月の晩にひらく「アンデルの手帖」

writer みつながかずみ が綴る、今日をもう一度愉しむショートショート!「きょうという奇蹟で一年はできている」

仕事を愉しむ力。

2014-03-16 19:24:14 | 執筆のおしごと(主な執筆原稿、最近の公開できるもの記録)





                                   (京都北野天満宮の白梅)





最近はロングバージョンの仕事が多い。
耐久レースでいえば、長距離走者になった。
不思議。
何を宣言したわけでもないのに、1本そういうのが舞い込むと次々と同じ性質の仕事が入ってくる。

1章1節から全部で15章くらいある、長いものを書いているかと思えば(1万5千文字とか)。
100節くらいあるコピー(コピー100本)。冊子物。取材200件分のお手伝いや…。ともかく耐久レース。
それらを同時にやっているといつも書いている。取材以外はいつも机にいる、ということになる。
ありがたいことである。

「言霊」って、やはりあるのかしら、と思う。
昨年、一度に仕事の依頼が集中したことがあって、そのプレッシャーに押しつぶされそうになって。
「もう無理。もう仕事はいい」などと口走ったら、
波のように仕事の依頼が一気に引いた。それから数日いや1月以上、新規の依頼がシンとこなくなった。
誰も彼も、自分をとうに忘れてしまったようだった。

それが今年にはいってからは、「こんな手のレギュラーの仕事。あと数本入ればうれしいなあー」としきりに家族と話していると、
ロングバージョンの仕事依頼が次々。
全てレギュラーとして決まってきた。(レギュラーだから終わったと思ったらまた始まる…)
凄い。
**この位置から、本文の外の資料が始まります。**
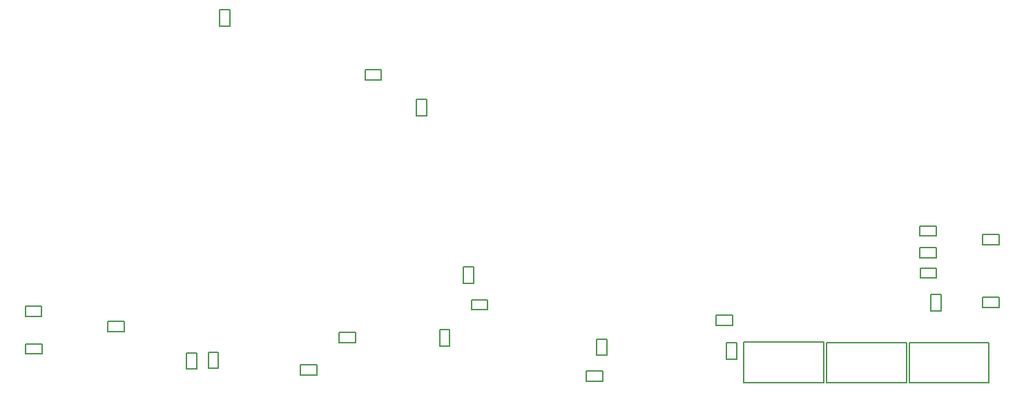
<source format=gbr>
%TF.GenerationSoftware,Altium Limited,Altium Designer,21.6.4 (81)*%
G04 Layer_Color=32896*
%FSLAX43Y43*%
%MOMM*%
%TF.SameCoordinates,B74C4539-8C7F-4592-B280-35368C4CFDA8*%
%TF.FilePolarity,Positive*%
%TF.FileFunction,Other,Bottom_3D_Body*%
%TF.Part,Single*%
G01*
G75*
%TA.AperFunction,NonConductor*%
%ADD68C,0.200*%
D68*
X43975Y2502D02*
Y4502D01*
X42725D02*
X43975D01*
X42725Y2502D02*
Y4502D01*
Y2502D02*
X43975D01*
X132674Y16175D02*
Y17425D01*
X134674D01*
Y16175D02*
Y17425D01*
X132674Y16175D02*
X134674D01*
X121225Y807D02*
Y5767D01*
X131005D01*
Y807D02*
Y5767D01*
X121225Y807D02*
X131005D01*
X132674Y20075D02*
X134674D01*
X132674Y18825D02*
Y20075D01*
Y18825D02*
X134674D01*
Y20075D01*
X131360Y812D02*
Y5772D01*
X141140D01*
Y812D02*
Y5772D01*
X131360Y812D02*
X141140D01*
X140352Y17750D02*
Y19000D01*
X142352D01*
Y17750D02*
Y19000D01*
X140352Y17750D02*
X142352D01*
X93050Y6191D02*
X94300D01*
Y4191D02*
Y6191D01*
X93050Y4191D02*
X94300D01*
X93050D02*
Y6191D01*
X33061Y7126D02*
Y8376D01*
X35061D01*
Y7126D02*
Y8376D01*
X33061Y7126D02*
X35061D01*
X46775Y44600D02*
X48025D01*
X46775D02*
Y46600D01*
X48025D01*
Y44600D02*
Y46600D01*
X66629Y38026D02*
Y39276D01*
X64629Y38026D02*
X66629D01*
X64629D02*
Y39276D01*
X66629D01*
X70905Y33600D02*
X72155D01*
X70905D02*
Y35600D01*
X72155D01*
Y33600D02*
Y35600D01*
X109675Y7850D02*
Y9100D01*
X107675Y7850D02*
X109675D01*
X107675D02*
Y9100D01*
X109675D01*
X63474Y5775D02*
Y7025D01*
X61474Y5775D02*
X63474D01*
X61474D02*
Y7025D01*
X63474D01*
X45400Y2575D02*
X46650D01*
X45400D02*
Y4575D01*
X46650D01*
Y2575D02*
Y4575D01*
X58725Y1800D02*
Y3050D01*
X56725Y1800D02*
X58725D01*
X56725D02*
Y3050D01*
X58725D01*
X24952Y8951D02*
Y10201D01*
X22952Y8951D02*
X24952D01*
X22952D02*
Y10201D01*
X24952D01*
X25025Y4351D02*
Y5601D01*
X23025Y4351D02*
X25025D01*
X23025D02*
Y5601D01*
X25025D01*
X132692Y13664D02*
Y14914D01*
X134692D01*
Y13664D02*
Y14914D01*
X132692Y13664D02*
X134692D01*
X140352Y10050D02*
Y11300D01*
X142352D01*
Y10050D02*
Y11300D01*
X140352Y10050D02*
X142352D01*
X133975Y9625D02*
X135225D01*
X133975D02*
Y11625D01*
X135225D01*
Y9625D02*
Y11625D01*
X111070Y830D02*
Y5790D01*
X120850D01*
Y830D02*
Y5790D01*
X111070Y830D02*
X120850D01*
X108925Y3716D02*
X110175D01*
X108925D02*
Y5716D01*
X110175D01*
Y3716D02*
Y5716D01*
X77675Y9775D02*
X79675D01*
Y11025D01*
X77675D02*
X79675D01*
X77675Y9775D02*
Y11025D01*
X73757Y7350D02*
X75007D01*
Y5350D02*
Y7350D01*
X73757Y5350D02*
X75007D01*
X73757D02*
Y7350D01*
X91750Y975D02*
Y2225D01*
X93750D01*
Y975D02*
Y2225D01*
X91750Y975D02*
X93750D01*
X76696Y13036D02*
Y15036D01*
Y13036D02*
X77946D01*
Y15036D01*
X76696D02*
X77946D01*
%TF.MD5,982561444c53d6cfa740690d4665624a*%
M02*

</source>
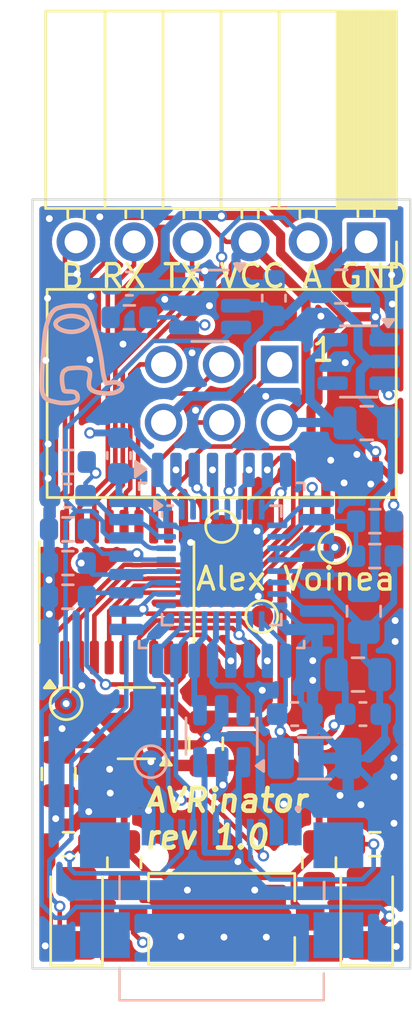
<source format=kicad_pcb>
(kicad_pcb
	(version 20240108)
	(generator "pcbnew")
	(generator_version "8.0")
	(general
		(thickness 1.61668)
		(legacy_teardrops no)
	)
	(paper "A4")
	(title_block
		(title "AVRinator")
		(date "2024-04-30")
		(rev "1.0")
	)
	(layers
		(0 "F.Cu" signal)
		(1 "In1.Cu" signal)
		(2 "In2.Cu" signal)
		(31 "B.Cu" signal)
		(32 "B.Adhes" user "B.Adhesive")
		(33 "F.Adhes" user "F.Adhesive")
		(34 "B.Paste" user)
		(35 "F.Paste" user)
		(36 "B.SilkS" user "B.Silkscreen")
		(37 "F.SilkS" user "F.Silkscreen")
		(38 "B.Mask" user)
		(39 "F.Mask" user)
		(40 "Dwgs.User" user "User.Drawings")
		(41 "Cmts.User" user "User.Comments")
		(42 "Eco1.User" user "User.Eco1")
		(43 "Eco2.User" user "User.Eco2")
		(44 "Edge.Cuts" user)
		(45 "Margin" user)
		(46 "B.CrtYd" user "B.Courtyard")
		(47 "F.CrtYd" user "F.Courtyard")
		(48 "B.Fab" user)
		(49 "F.Fab" user)
		(50 "User.1" user)
		(51 "User.2" user)
		(52 "User.3" user)
		(53 "User.4" user)
		(54 "User.5" user)
		(55 "User.6" user)
		(56 "User.7" user)
		(57 "User.8" user)
		(58 "User.9" user)
	)
	(setup
		(stackup
			(layer "F.SilkS"
				(type "Top Silk Screen")
			)
			(layer "F.Paste"
				(type "Top Solder Paste")
			)
			(layer "F.Mask"
				(type "Top Solder Mask")
				(thickness 0.01524)
			)
			(layer "F.Cu"
				(type "copper")
				(thickness 0.035)
			)
			(layer "dielectric 1"
				(type "core")
				(thickness 1.065)
				(material "FR4")
				(epsilon_r 4.5)
				(loss_tangent 0.02)
			)
			(layer "In1.Cu"
				(type "copper")
				(thickness 0.0152)
			)
			(layer "dielectric 2"
				(type "prepreg")
				(thickness 0.2104)
				(material "FR4")
				(epsilon_r 4.5)
				(loss_tangent 0.02)
			)
			(layer "In2.Cu"
				(type "copper")
				(thickness 0.0152)
			)
			(layer "dielectric 3"
				(type "prepreg")
				(thickness 0.2104)
				(material "FR4")
				(epsilon_r 4.5)
				(loss_tangent 0.02)
			)
			(layer "B.Cu"
				(type "copper")
				(thickness 0.035)
			)
			(layer "B.Mask"
				(type "Bottom Solder Mask")
				(thickness 0.01524)
			)
			(layer "B.Paste"
				(type "Bottom Solder Paste")
			)
			(layer "B.SilkS"
				(type "Bottom Silk Screen")
			)
			(copper_finish "HAL SnPb")
			(dielectric_constraints no)
		)
		(pad_to_mask_clearance 0)
		(allow_soldermask_bridges_in_footprints no)
		(pcbplotparams
			(layerselection 0x00010fc_ffffffff)
			(plot_on_all_layers_selection 0x0000000_00000000)
			(disableapertmacros no)
			(usegerberextensions no)
			(usegerberattributes yes)
			(usegerberadvancedattributes yes)
			(creategerberjobfile yes)
			(dashed_line_dash_ratio 12.000000)
			(dashed_line_gap_ratio 3.000000)
			(svgprecision 4)
			(plotframeref no)
			(viasonmask no)
			(mode 1)
			(useauxorigin no)
			(hpglpennumber 1)
			(hpglpenspeed 20)
			(hpglpendiameter 15.000000)
			(pdf_front_fp_property_popups yes)
			(pdf_back_fp_property_popups yes)
			(dxfpolygonmode yes)
			(dxfimperialunits yes)
			(dxfusepcbnewfont yes)
			(psnegative no)
			(psa4output no)
			(plotreference yes)
			(plotvalue yes)
			(plotfptext yes)
			(plotinvisibletext no)
			(sketchpadsonfab no)
			(subtractmaskfromsilk no)
			(outputformat 1)
			(mirror no)
			(drillshape 1)
			(scaleselection 1)
			(outputdirectory "")
		)
	)
	(net 0 "")
	(net 1 "VBUS")
	(net 2 "GND")
	(net 3 "+3.3V")
	(net 4 "VDDA")
	(net 5 "T_VCC")
	(net 6 "/BOOT0")
	(net 7 "/LED")
	(net 8 "Net-(D1-A)")
	(net 9 "/NFAULT")
	(net 10 "Net-(D2-A)")
	(net 11 "/USB_CC1")
	(net 12 "/CONN_D+")
	(net 13 "/CONN_D-")
	(net 14 "/USB_SBU1")
	(net 15 "/USB_CC2")
	(net 16 "/USB_SBU2")
	(net 17 "GNDA")
	(net 18 "/VCOM_CTS_VCC")
	(net 19 "/VCOM_TX_VCC")
	(net 20 "/VCOM_RX_VCC")
	(net 21 "/VCOM_RTS_VCC")
	(net 22 "T_GND")
	(net 23 "/T_3V3_EN")
	(net 24 "/LS_OE")
	(net 25 "/T_5V_EN")
	(net 26 "/VSENSE_LV")
	(net 27 "/NRST")
	(net 28 "Net-(U1-PB3)")
	(net 29 "/VCOM_CTS")
	(net 30 "/VCOM_RTS")
	(net 31 "/VCOM_TX")
	(net 32 "/VCOM_RX")
	(net 33 "/T_NRESET")
	(net 34 "/ISENSE_OUT")
	(net 35 "/ISENSE_LV")
	(net 36 "/T_SCK")
	(net 37 "/T_MOSI")
	(net 38 "/T_MISO")
	(net 39 "/USB_D-")
	(net 40 "/USB_D+")
	(net 41 "unconnected-(U3-NC-Pad4)")
	(net 42 "unconnected-(U4-NC-Pad4)")
	(net 43 "/T_MISO_VCC")
	(net 44 "/T_MOSI_VCC")
	(net 45 "/T_SCK_VCC")
	(net 46 "/T_NRESET_VCC")
	(net 47 "unconnected-(J4-SHIELD-PadS1)")
	(net 48 "unconnected-(J4-SHIELD-PadS1)_0")
	(net 49 "unconnected-(J4-SHIELD-PadS1)_1")
	(net 50 "unconnected-(J4-SHIELD-PadS1)_2")
	(footprint "Resistor_SMD:R_0805_2012Metric" (layer "F.Cu") (at 57.9628 77.9272 -90))
	(footprint "LED_SMD:LED_1206_3216Metric" (layer "F.Cu") (at 55.88 80.137 90))
	(footprint "Connector_PinSocket_2.54mm:PinSocket_1x06_P2.54mm_Horizontal" (layer "F.Cu") (at 68.5546 50.7746 -90))
	(footprint "TestPoint:TestPoint_Pad_D1.0mm" (layer "F.Cu") (at 63.9826 67.1576))
	(footprint "Package_TO_SOT_SMD:SOT-23-5" (layer "F.Cu") (at 58.4962 71.8199 180))
	(footprint "Resistor_SMD:R_0805_2012Metric" (layer "F.Cu") (at 66.4972 77.9272 -90))
	(footprint "Package_SO:TSSOP-20_4.4x6.5mm_P0.65mm" (layer "F.Cu") (at 57.6326 66.0908 90))
	(footprint "NetTie:NetTie-2_SMD_Pad0.5mm" (layer "F.Cu") (at 66.2178 72.5424))
	(footprint "TestPoint:TestPoint_Pad_D1.0mm" (layer "F.Cu") (at 55.4228 70.9676))
	(footprint "leptunKicadLib:61200621621" (layer "F.Cu") (at 62.23 57.404 180))
	(footprint "Capacitor_SMD:C_0805_2012Metric" (layer "F.Cu") (at 61.5442 72.7202 -90))
	(footprint "Button_Switch_SMD:SW_Tactile_SPST_NO_Straight_CK_PTS636Sx25SMTRLFS" (layer "F.Cu") (at 62.23 80.391 180))
	(footprint "Resistor_SMD:R_0603_1608Metric" (layer "F.Cu") (at 55.5244 77.1144))
	(footprint "TestPoint:TestPoint_Pad_D1.0mm" (layer "F.Cu") (at 62.23 63.2206))
	(footprint "LED_SMD:LED_1206_3216Metric" (layer "F.Cu") (at 68.58 80.137 90))
	(footprint "Capacitor_SMD:C_0805_2012Metric" (layer "F.Cu") (at 55.0926 74.041 -90))
	(footprint "TestPoint:TestPoint_Pad_D1.0mm" (layer "F.Cu") (at 67.183 64.135))
	(footprint "Resistor_SMD:R_0603_1608Metric" (layer "F.Cu") (at 68.9356 77.1144 180))
	(footprint "Resistor_SMD:R_0603_1608Metric" (layer "B.Cu") (at 68.9356 64.516))
	(footprint "Capacitor_SMD:C_0805_2012Metric" (layer "B.Cu") (at 68.58 58.6994))
	(footprint "Capacitor_SMD:C_0603_1608Metric" (layer "B.Cu") (at 64.516 53.2384 -90))
	(footprint "Package_TO_SOT_SMD:SOT-23-5" (layer "B.Cu") (at 61.722 53.5686 180))
	(footprint "Resistor_SMD:R_0603_1608Metric" (layer "B.Cu") (at 68.9356 62.992))
	(footprint "TestPoint:TestPoint_Pad_D1.0mm" (layer "B.Cu") (at 59.1312 73.5076 180))
	(footprint "Capacitor_SMD:C_0603_1608Metric" (layer "B.Cu") (at 58.1914 52.6034 180))
	(footprint "Capacitor_SMD:C_1206_3216Metric" (layer "B.Cu") (at 66.294 73.3552))
	(footprint "Package_DFN_QFN:QFN-32-1EP_5x5mm_P0.5mm_EP3.45x3.45mm" (layer "B.Cu") (at 62.23 64.9224 -90))
	(footprint "Resistor_SMD:R_0603_1608Metric" (layer "B.Cu") (at 55.499 60.4012 180))
	(footprint "leptunKicadLib:AMOGUS_lil" (layer "B.Cu") (at 55.6768 55.6768 180))
	(footprint "Package_TO_SOT_SMD:SOT-23-5" (layer "B.Cu") (at 68.2244 56.007 180))
	(footprint "Capacitor_SMD:C_0603_1608Metric" (layer "B.Cu") (at 65.4304 71.4248))
	(footprint "Capacitor_SMD:C_0805_2012Metric" (layer "B.Cu") (at 67.4624 52.7304 180))
	(footprint "Resistor_SMD:R_0603_1608Metric" (layer "B.Cu") (at 55.499 66.294))
	(footprint "Package_QFP:LQFP-32_7x7mm_P0.8mm" (layer "B.Cu") (at 62.23 64.9224 -90))
	(footprint "NetTie:NetTie-2_SMD_Pad0.5mm" (layer "B.Cu") (at 69.0118 72.9488 45))
	(footprint "Package_TO_SOT_SMD:SOT-23-6" (layer "B.Cu") (at 62.23 72.39 90))
	(footprint "leptunKicadLib:USB4110-GF-A"
		(layer "B.Cu")
		(uuid "b3f1cca2-80b1-4453-96df-9f5382417ba3")
		(at 62.23 80.264 180)
		(descr "USB4110-GF-A")
		(tags "Connector")
		(property "Reference" "J4"
			(at 0 0.536 180)
			(layer "B.SilkS")
			(hide yes)
			(uuid "183f2a33-b477-44a5-ad3b-264bcacdd083")
			(effects
				(font
					(size 1.27 1.27)
					(thickness 0.254)
				)
				(justify mirror)
			)
		)
		(property "Value" "USB_C_Receptacle_USB2.0_16P"
			(at 0 0.536 180)
			(layer "B.SilkS")
			(hide yes)
			(uuid "b208370c-59ac-433e-b787-fb66772c08e8")
			(effects
				(font
					(size 1.27 1.27)
					(thickness 0.254)
				)
				(justify mirror)
			)
		)
		(property "Footprint" "leptunKicadLib:USB4110-GF-A"
			(at 0 0 0)
			(unlocked yes)
			(layer "B.Fab")
			(hide yes)
			(uuid "64dccc4a-53ef-4cc7-a5c3-ec7be4c87e4a")
			(effects
				(font
					(size 1.27 1.27)
				)
				(justify mirror)
			)
		)
		(property "Datasheet" "https://www.usb.org/sites/default/files/documents/usb_type-c.zip"
			(at 0 0 0)
			(unlocked yes)
			(layer "B.Fab")
			(hide yes)
			(uuid "6a0c81ee-fb64-47ed-b90c-751e9078028b")
			(effects
				(font
					(size 1.27 1.27)
				)
				(justify mirror)
			)
		)
		(property "Description" "USB 2.0-only 16P Type-C Receptacle connector"
			(at 0 0 0)
			(unlocked yes)
			(layer "B.Fab")
			(hide yes)
			(uuid "ec5e046f-5a36-4ba6-9bbb-3242345f2831")
			(effects
				(font
					(size 1.27 1.27)
				)
				(justify mirror)
			)
		)
		(property ki_fp_filters "USB*C*Receptacle*")
		(path "/8131b369-7f36-4118-ad75-4d6b7785fe72")
		(sheetname "Root")
		(sheetfile "AVRinator.kicad_sch")
		(attr smd)
		(fp_line
			(start 4.47 1.75)
			(end 4.47 1.75)
			(stroke
				(width 0.1)
				(type solid)
			)
			(layer "B.SilkS")
			(uuid "9dda3c1b-7cf8-466b-8bdc-532ecd381017")
		)
		(fp_line
			(start 4.47 1.75)
			(end 4.47 0.75)
			(stroke
				(width 0.1)
				(type solid)
			)
			(layer "B.SilkS")
			(uuid "fb81bf40-77de-4d39-98e5-58b7912a3981")
		)
		(fp_line
			(start 4.47 0.75)
			(end 4.47 1.75)
			(stroke
				(width 0.1)
				(type solid)
			)
			(layer "B.SilkS")
			(uuid "c473e8c6-8e19-4f4b-8734-1267a98ce4a7")
		)
		(fp_line
			(start 4.47 0.75)
			(end 4.47 0.75)
			(stroke
				(width 0.1)
				(type solid)
			)
			(layer "B.SilkS")
			(uuid "d4a52f42-be6b-40e5-91c1-7c126f455d9a")
		)
		(fp_line
			(start 4.47 -2.25)
			(end 4.47 -2.25)
			(stroke
				(width 0.1)
				(type solid)
			)
			(layer "B.SilkS")
			(uuid "9a
... [377676 chars truncated]
</source>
波をこちらから、引きよせているの?
自分の口から発する言葉には、責任をもたなきゃあ。当たり前のことだけど。そう気を引き締めようと誓った。
そして、今うまくいったからといって。
「いい気(調子にのらない)にならないことである」。自分への戒めとして。

ふと、こんなことも思うのだ。
知らずしらずのうちに、不平不満ばかりいう人は、本当に不平不満だらけの人生に、なる。
そんな人を私は何人か見てきたから。
「言葉」は大事だ。自分がそう思う以上に、本当に大事なのだ。


さて、私の文章は傾向として。
「特集記事」などを仕上げる時に、文章がダラダラと長くなる傾向があった。
デザイナー泣かせだ。
思いを削る作業をなかなか出来ずに、短い「言葉」であっても要素を入れていくうちに長くなって、
うまく余白を加味したレイアウトを組めないという特集も…。
そのたびにデザイナーは「大丈夫です。全部入りましたから。問題ないです」と爽やかに言ってくれていた。

しかし、最近の傾向として。やはりデザイン優先。写真のいい特集は素晴らしい。
なので、最近はコピーを先にあげるのではなく、デザイナーさんのラフを優先して誌面全体としての美しさ、愉しさ、リズムをつくるように苦心している。
というか、そのほうが絶対に良い仕上がり。つくる段も愉しい。

今の仕事はロングバージョン集中型だ。きっとそんな時期なのだ、と思う。
締め切りも集中して近づいてくると大変だが、
ちょうど私のように根気のない「仕事人」にはいい薬になるのかもしれない。そう、スピードがつくようになるかもしれない(笑)。

昨年までの私なら、仕事が混んでいる時はそれを、優先するあまり、
誰とも会わなかったし、どんな魅力的な展示会も飲み会だって、スルーしてきたが。
今年はどうしても行きたい時には、ほったらかして(締め切りに近くない限り)出たりする。
そうじゃないと、どこにもいけないし、モノが見えなくなると怖いから(と、いいわけ…)
そんな愉しいお話も、またこの次に。


春になったなあ、と思う。今日はどこにも出掛けていないけれど。
それでも春の匂い、肌ざわりは、ちゃんとわかる。